The Way Google’s AI Research System is Transforming Hurricane Prediction with Speed
As Tropical Storm Melissa was churning off the coast of Haiti, meteorologist Philippe Papin had confidence it would soon escalate to a major tropical system.
As the lead forecaster on duty, he predicted that in a single day the weather system would become a severe hurricane and begin a turn towards the coast of Jamaica. No forecaster had ever issued such a bold forecast for rapid strengthening.
However, Papin had an ace up his sleeve: artificial intelligence in the guise of Google’s recently introduced DeepMind hurricane model – released for the initial occasion in June. True to the forecast, Melissa did become a system of astonishing strength that tore through Jamaica.
Increasing Dependence on Artificial Intelligence Forecasting
Forecasters are heavily relying upon the AI system. On the morning of 25 October, Papin explained in his official briefing that the AI tool was a primary reason for his confidence: “Roughly 40/50 AI simulation runs show Melissa becoming a Category 5 hurricane. Although I am not ready to predict that strength yet due to path variability, that remains a possibility.
“It appears likely that a period of rapid intensification will occur as the storm drifts over exceptionally hot sea temperatures which is the most extreme marine thermal energy in the entire Atlantic basin.”
Surpassing Traditional Models
Google DeepMind is the pioneer artificial intelligence system focused on tropical cyclones, and now the initial to beat standard weather forecasters at their own game. Through all 13 Atlantic storms this season, the AI is the best – even beating human forecasters on track predictions.
Melissa ultimately struck in Jamaica at category 5 strength, one of the strongest coastal impacts ever documented in nearly two centuries of record-keeping across the region. Papin’s bold forecast probably provided people in Jamaica extra time to get ready for the catastrophe, potentially preserving people and assets.
How Google’s Model Functions
The AI system operates through spotting patterns that traditional lengthy physics-based weather models may overlook.
“They do it far faster than their traditional counterparts, and the processing requirements is more affordable and demanding,” stated Michael Lowry, a former meteorologist.
“This season’s events has demonstrated in short order is that the recent AI weather models are competitive with and, in some cases, superior than the less rapid traditional forecasting tools we’ve traditionally leaned on,” Lowry added.

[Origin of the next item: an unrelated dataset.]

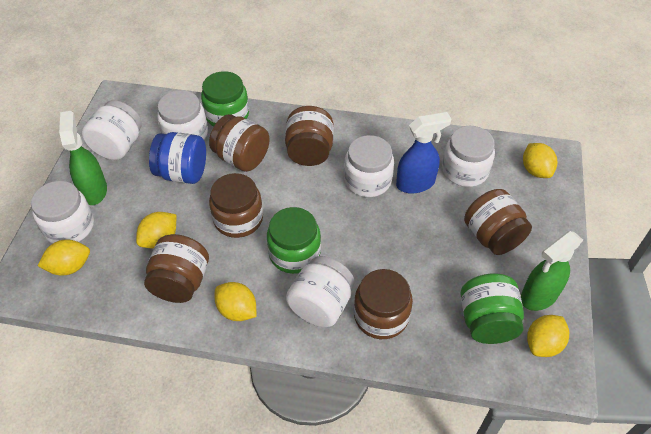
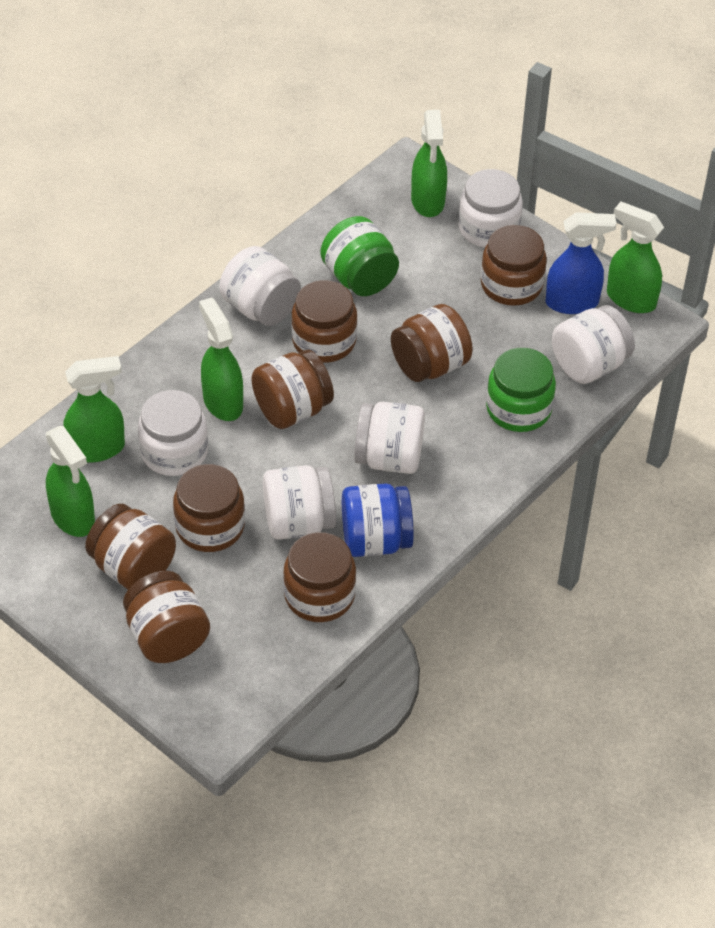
brown jar: [144,234,209,303] [209,114,270,172] [209,173,263,238] [285,106,334,166] [354,269,413,339] [464,189,532,255] = 6 -> [85,504,176,589] [123,571,210,663] [173,464,245,552] [252,350,334,429] [283,532,356,622] [291,280,357,363] [391,304,473,382] [481,225,547,306] = 8
green jar: [201,71,249,126] [267,207,321,274] [460,273,524,344] = 3 -> [320,216,399,296] [486,348,556,432] = 2
green spray bottle: [59,111,107,205] [521,231,583,311] = 2 -> [46,426,95,537] [63,356,125,463] [199,297,243,421] [411,110,447,217] [607,202,664,313] = 5
yellow lemon: [38,240,90,275] [136,212,176,249] [214,282,257,321] [523,143,557,178] [527,315,569,357] = 5 -> none = 0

Understanding AI Technology
To be sure, Google DeepMind is an instance of machine learning – a technique that has been employed in data-heavy sciences like weather science for a long time – and is distinct from creative artificial intelligence like ChatGPT.
AI training takes large datasets and extracts trends from them in a such a way that its model only requires minutes to generate an result, and can do so on a standard PC – in strong contrast to the flagship models that governments have utilized for decades that can take hours to run and require some of the biggest supercomputers in the world.
Professional Responses and Upcoming Developments
Nevertheless, the fact that Google’s model could outperform previous top-tier legacy models so rapidly is truly remarkable to weather scientists who have spent their careers trying to predict the most intense weather systems.
“I’m impressed,” commented James Franklin, a retired forecaster. “The data is sufficient that it’s evident this is not just chance.”
Franklin noted that although the AI is beating all other models on forecasting the future path of hurricanes worldwide this year, similar to other systems it occasionally gets extreme strength forecasts inaccurate. It had difficulty with Hurricane Erin previously, as it was similarly experiencing rapid intensification to maximum intensity north of the Caribbean.
In the coming offseason, Franklin said he plans to talk with Google about how it can make the AI results even more helpful for forecasters by providing additional internal information they can use to evaluate the reasons it is producing its conclusions.
“A key concern that nags at me is that although these forecasts appear really, really good, the output of the system is kind of a black box,” said Franklin.
Wider Sector Developments
Historically, no a private, for-profit company that has produced a top-level forecasting system which allows researchers a view of its methods – in contrast to most other models which are provided at no cost to the public in their full form by the governments that designed and maintain them.
The company is not the only one in starting to use artificial intelligence to solve challenging weather forecasting problems. The US and European governments also have their own artificial intelligence systems in the development phase – which have also shown better performance over previous non-AI versions.
The next steps in artificial intelligence predictions appear to involve new firms tackling formerly tough-to-solve problems such as long-range forecasts and better early alerts of tornado outbreaks and sudden deluges – and they have secured US government funding to do so. One company, WindBorne Systems, is even deploying its own weather balloons to address deficiencies in the national monitoring system.